ANFORDERUNGEN:
(1) Wie fielen laut dem Forumsbeitrag über die druckreife PDF-Datei die Bilder im Druck aus, die eigentlich Edelstahl darstellen sollten?
(2) Fasse den Forumsbeitrag über die druckreife PDF-Datei in zwei Sätzen zusammen.
(3) Führe den Forumsbeitrag über die druckreife PDF-Datei im Anschluss an seinen letzten Satz weiter.

*** BEREITGESTELLTER TEXT ***

# gelieferte druckreife Pdf-Datei - Korrekturrecht?



## jana1982 (25. November 2004)

Hallo,

ich brauche eure Meinung und euren Rat. Vor kurzem bekam ich vom Kunden eine pdf Datei, die druckreif war (laut Vereinbarung mit dem Kunden). Im Normalfall habe ich kein Recht bzw keinen Zugriff die Datei zu verändern. Ich ging davon aus, dass die Werbeagentur nach den Voraussetzungen für den Offsetdruck eingestellt hatten. Wie üblich belichtete ich die Datei und montierte die Filme für die Druckplatte usw. Während des Druck fiel dem Kunden auf, dass die Bilder zu gelblich waren, was eigentlich Edelstahl darstellen sollte. Problem: ich bekam vorher keinen Proof, erst später als Laserdruck. Was ich und den Druckern nicht damit anfangen konnten. Die Farbwerte zw. dem Laserdruck und dem Offsetdruck sind unterschiedlich. Ich habe die pdf Datei im Photoshop die Werte abgemessen, es stimmte fast mit dem Druck überein also zu viel gelb was nicht sein durfte. Um eine Farbkorrektur zu machen, ließ ich mir gleich die Ursprungdatei (QXP und zusätzliche Bilddateien) mitschicken und überprüfte die Werte von der Agentur - genau die gleichen wie die pdf datei. Die Werbeagentur, die die Datei erstellt haben, stritten ab, dass es nicht an denen lag und gab mir bzw uns die Schuld. Also machte ich eine Korrektur ohne zusätzliche Kosten. Was hätten wir dagegen getan oder lag es an uns?


Noch eine Frage: Kommt es vor, dass beim Generieren von Pdf-Dateien Farbverluste entstehen können? Gibt es eine Einstellung um dies zu vermeiden?

*** INFORMATIONEN ***

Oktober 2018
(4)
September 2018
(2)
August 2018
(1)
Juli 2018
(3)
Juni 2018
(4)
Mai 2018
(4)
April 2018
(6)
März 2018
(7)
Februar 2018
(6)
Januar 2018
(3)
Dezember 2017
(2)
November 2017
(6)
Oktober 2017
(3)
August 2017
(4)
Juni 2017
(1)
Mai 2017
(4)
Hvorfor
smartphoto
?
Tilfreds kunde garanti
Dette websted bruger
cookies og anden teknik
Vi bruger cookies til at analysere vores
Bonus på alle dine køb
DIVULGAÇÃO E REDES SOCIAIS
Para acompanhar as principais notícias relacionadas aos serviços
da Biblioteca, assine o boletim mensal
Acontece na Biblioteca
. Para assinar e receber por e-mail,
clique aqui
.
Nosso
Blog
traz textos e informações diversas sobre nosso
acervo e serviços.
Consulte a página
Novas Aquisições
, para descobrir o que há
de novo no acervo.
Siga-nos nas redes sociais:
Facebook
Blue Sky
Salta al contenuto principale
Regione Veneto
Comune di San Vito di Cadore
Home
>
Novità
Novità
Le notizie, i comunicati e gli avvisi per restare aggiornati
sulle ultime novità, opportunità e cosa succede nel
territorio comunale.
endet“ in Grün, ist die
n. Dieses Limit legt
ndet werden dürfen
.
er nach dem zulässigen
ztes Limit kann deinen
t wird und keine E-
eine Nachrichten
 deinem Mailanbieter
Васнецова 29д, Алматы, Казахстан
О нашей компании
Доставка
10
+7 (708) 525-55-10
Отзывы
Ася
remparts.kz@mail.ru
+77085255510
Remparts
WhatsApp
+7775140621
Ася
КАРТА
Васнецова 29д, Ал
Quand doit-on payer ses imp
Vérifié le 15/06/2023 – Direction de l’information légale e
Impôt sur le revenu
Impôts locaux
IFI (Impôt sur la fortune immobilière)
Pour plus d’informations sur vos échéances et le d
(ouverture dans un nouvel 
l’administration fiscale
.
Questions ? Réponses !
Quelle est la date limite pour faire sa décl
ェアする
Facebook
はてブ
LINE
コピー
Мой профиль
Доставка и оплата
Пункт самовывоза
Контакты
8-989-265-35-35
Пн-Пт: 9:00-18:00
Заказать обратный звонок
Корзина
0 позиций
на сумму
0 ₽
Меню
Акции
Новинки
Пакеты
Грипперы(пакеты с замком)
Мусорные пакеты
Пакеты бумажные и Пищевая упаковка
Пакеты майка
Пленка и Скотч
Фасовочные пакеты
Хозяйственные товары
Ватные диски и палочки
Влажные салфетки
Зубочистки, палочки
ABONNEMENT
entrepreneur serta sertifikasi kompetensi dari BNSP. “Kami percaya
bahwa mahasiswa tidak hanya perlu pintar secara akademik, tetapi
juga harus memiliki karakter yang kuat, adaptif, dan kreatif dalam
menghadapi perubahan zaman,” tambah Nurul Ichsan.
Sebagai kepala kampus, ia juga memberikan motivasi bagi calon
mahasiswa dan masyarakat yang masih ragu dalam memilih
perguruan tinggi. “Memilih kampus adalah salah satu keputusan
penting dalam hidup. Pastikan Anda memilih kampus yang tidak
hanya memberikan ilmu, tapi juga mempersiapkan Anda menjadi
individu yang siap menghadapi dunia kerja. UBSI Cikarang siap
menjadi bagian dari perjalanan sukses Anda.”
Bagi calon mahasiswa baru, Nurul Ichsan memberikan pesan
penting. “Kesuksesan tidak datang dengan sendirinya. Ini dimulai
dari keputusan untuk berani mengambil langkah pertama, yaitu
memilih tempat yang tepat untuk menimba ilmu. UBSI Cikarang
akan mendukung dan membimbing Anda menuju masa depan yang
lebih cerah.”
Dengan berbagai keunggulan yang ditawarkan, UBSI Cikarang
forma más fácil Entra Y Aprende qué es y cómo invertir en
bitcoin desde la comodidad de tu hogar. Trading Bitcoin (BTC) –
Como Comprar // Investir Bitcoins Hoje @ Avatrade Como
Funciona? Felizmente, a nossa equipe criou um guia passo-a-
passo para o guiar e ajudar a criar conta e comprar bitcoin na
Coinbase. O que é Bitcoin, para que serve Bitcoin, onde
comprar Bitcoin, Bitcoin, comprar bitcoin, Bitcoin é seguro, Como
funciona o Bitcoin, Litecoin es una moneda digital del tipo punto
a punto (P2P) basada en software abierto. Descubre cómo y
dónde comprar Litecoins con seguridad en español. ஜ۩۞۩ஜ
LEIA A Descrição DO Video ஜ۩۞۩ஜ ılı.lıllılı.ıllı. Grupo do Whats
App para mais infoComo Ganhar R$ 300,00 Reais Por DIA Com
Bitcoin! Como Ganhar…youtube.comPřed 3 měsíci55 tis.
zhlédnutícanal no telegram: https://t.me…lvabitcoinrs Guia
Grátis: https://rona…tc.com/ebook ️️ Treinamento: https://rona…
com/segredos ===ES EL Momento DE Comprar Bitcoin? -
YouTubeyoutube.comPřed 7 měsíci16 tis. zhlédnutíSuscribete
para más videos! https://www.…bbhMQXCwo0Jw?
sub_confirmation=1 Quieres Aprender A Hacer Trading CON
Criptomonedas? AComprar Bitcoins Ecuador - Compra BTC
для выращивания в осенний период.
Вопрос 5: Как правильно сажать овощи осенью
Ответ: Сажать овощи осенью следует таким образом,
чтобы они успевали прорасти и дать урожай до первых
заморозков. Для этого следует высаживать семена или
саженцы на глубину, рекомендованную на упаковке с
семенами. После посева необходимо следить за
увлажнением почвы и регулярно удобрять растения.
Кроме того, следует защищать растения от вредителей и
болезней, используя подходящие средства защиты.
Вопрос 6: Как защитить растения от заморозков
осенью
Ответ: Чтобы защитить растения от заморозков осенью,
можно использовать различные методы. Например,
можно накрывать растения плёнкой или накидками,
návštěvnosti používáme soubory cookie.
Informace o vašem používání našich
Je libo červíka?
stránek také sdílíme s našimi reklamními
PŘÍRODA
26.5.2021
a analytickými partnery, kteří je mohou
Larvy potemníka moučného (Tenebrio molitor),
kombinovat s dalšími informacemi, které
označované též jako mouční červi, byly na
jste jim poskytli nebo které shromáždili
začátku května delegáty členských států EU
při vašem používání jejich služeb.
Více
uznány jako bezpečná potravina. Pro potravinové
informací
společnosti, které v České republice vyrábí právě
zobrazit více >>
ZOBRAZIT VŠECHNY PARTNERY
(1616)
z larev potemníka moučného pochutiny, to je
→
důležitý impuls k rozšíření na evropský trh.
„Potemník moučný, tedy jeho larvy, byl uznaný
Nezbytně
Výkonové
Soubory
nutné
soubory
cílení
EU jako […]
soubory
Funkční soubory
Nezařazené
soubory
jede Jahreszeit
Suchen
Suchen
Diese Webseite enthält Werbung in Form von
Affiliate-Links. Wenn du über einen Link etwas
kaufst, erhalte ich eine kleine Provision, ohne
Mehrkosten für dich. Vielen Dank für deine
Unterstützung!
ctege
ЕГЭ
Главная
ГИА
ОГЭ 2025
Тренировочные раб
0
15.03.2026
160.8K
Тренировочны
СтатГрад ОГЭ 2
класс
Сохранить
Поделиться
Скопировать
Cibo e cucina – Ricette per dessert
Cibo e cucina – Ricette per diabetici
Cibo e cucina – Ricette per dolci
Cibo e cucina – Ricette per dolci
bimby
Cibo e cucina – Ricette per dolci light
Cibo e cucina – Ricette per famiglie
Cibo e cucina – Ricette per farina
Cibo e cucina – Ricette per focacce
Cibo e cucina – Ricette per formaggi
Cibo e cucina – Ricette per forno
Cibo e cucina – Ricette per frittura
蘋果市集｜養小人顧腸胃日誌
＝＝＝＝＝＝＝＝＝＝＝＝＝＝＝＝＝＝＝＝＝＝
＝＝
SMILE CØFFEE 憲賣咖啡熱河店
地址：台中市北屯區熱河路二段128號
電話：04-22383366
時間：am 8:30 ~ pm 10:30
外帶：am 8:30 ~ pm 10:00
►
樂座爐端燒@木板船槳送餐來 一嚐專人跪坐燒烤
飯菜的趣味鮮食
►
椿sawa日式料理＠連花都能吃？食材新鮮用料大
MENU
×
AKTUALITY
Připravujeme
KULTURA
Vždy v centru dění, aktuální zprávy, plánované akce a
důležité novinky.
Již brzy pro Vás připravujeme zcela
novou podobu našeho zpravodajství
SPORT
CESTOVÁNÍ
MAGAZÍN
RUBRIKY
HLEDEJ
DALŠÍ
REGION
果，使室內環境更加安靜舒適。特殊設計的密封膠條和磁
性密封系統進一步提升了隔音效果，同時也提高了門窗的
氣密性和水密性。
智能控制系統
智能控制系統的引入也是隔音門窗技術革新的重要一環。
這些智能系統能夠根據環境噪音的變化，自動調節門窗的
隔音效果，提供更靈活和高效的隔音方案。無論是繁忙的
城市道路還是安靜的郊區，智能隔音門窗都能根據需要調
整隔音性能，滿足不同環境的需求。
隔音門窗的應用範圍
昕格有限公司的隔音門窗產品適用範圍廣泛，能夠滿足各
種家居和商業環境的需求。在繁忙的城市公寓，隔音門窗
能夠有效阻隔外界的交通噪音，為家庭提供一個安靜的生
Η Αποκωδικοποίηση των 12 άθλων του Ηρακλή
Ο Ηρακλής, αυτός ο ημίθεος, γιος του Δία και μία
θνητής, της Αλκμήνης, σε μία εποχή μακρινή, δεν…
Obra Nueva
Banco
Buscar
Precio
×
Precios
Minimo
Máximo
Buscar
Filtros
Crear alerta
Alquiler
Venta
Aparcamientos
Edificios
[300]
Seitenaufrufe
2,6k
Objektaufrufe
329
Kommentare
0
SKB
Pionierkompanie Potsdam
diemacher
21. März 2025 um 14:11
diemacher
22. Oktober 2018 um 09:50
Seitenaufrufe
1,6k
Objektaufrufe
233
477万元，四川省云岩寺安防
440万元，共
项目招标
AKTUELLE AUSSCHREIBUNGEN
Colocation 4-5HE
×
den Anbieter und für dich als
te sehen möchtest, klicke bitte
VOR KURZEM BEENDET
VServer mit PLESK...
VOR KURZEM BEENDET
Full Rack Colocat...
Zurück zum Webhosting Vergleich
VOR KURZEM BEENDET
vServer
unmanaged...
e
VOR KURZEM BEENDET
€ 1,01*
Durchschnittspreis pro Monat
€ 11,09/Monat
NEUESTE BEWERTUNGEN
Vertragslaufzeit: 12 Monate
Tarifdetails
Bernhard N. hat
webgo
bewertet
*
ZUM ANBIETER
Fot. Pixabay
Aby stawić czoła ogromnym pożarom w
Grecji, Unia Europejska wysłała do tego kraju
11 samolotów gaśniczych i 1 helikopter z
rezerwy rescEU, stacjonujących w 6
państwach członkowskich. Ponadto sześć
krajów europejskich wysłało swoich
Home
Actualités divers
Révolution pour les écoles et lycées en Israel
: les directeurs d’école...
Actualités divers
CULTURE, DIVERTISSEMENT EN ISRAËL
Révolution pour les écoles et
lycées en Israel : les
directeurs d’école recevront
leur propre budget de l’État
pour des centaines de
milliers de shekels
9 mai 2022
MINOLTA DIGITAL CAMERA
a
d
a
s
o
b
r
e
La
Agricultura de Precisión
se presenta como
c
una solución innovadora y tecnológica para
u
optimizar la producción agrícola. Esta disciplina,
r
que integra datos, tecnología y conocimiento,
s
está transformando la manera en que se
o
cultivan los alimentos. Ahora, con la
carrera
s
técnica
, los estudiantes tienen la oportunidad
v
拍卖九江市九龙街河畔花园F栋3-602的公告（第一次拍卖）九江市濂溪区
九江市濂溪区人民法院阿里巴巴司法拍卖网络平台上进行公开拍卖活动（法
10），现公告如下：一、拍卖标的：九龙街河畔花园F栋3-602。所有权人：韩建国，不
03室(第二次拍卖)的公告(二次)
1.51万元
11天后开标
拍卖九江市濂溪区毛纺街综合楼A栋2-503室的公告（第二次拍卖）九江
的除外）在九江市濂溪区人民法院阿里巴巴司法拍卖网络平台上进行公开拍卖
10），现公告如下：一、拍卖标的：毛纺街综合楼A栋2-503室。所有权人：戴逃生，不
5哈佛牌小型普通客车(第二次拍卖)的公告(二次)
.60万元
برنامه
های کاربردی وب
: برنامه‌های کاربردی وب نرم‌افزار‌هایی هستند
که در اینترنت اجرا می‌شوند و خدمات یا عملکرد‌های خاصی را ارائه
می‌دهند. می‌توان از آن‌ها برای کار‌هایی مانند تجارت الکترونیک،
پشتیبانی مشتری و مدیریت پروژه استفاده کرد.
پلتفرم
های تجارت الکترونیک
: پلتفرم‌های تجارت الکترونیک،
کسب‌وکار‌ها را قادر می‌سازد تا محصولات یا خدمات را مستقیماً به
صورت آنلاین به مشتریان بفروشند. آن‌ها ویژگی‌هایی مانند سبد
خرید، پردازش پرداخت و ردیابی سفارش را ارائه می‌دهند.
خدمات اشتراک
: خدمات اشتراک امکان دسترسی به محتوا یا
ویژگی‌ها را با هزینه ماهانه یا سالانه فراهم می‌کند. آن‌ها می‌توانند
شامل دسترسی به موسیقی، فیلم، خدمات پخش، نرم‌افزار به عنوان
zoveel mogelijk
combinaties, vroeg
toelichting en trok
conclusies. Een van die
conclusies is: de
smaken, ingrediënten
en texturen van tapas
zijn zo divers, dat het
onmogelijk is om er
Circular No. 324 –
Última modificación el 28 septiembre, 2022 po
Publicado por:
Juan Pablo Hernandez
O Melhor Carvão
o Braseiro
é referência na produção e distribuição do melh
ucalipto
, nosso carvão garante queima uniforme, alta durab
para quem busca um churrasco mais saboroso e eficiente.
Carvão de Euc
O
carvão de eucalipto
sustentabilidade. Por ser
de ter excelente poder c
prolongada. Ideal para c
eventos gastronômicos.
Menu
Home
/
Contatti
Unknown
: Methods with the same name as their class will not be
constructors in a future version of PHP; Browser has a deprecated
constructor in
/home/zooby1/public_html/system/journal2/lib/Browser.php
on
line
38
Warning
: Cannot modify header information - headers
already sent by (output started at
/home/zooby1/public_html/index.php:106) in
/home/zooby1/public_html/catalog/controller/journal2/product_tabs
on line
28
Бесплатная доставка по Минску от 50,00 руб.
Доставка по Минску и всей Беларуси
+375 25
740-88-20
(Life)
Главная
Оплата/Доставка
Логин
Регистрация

***

ERGEBNISSE IM EINZELNEN:
(1) Die Bilder waren zu gelblich.

(2) Eine laut Vereinbarung druckreife PDF-Datei des Kunden wurde ohne vorherigen Proof belichtet und gedruckt, wobei die Bilder, die Edelstahl darstellen sollten, zu gelblich ausfielen. Obwohl die Ursprungsdatei der Werbeagentur dieselben Werte wie die PDF-Datei aufwies, wies die Agentur die Schuld von sich, sodass ohne zusätzliche Kosten korrigiert wurde und nun gefragt wird, ob der Fehler bei der Druckerei lag und ob beim Erzeugen von PDF-Dateien Farbverluste entstehen können.

(3)
Ich würde mich auf eure baldige Antwort freuen, Danke!

gruß jana


----------



## Pianoman (26. November 2004)

Hi Jana.
Natürlich sagen die, daß Du daran schuld bist, sonst hätten sie ja was für die Korrektur bezahlt 
Beim Erstellen von pdf's können natürlich Farbverluste/veränderungen auftreten - abhängig davon wie die pdf-Datei erstellt wurde. Um Dich abzusichern, solltest Du Dir vielleicht die ppd der Agentur geben lassen und auf jeden Fall den Proof vorher.
Wenn Du den Proof vorher bekommst, ist der normalerweise zwingend, sprich Du mußt die Farbkorrektur bei der Belichtung durchführen.
In Deinem Fall (Originaldateien weisen gleiche Farbverschiebung auf) nehme ich an, daß die Systeme des Erstellers falsch Farbkalibriert waren/sind und der Fehler nicht in der pdf-Erstellung liegt sondern bereits in der Bildbearbeitung. Und sowas ist natürlich ohne Proof nicht korrigierbar (hätte ja auch so beabsichtigt sein können).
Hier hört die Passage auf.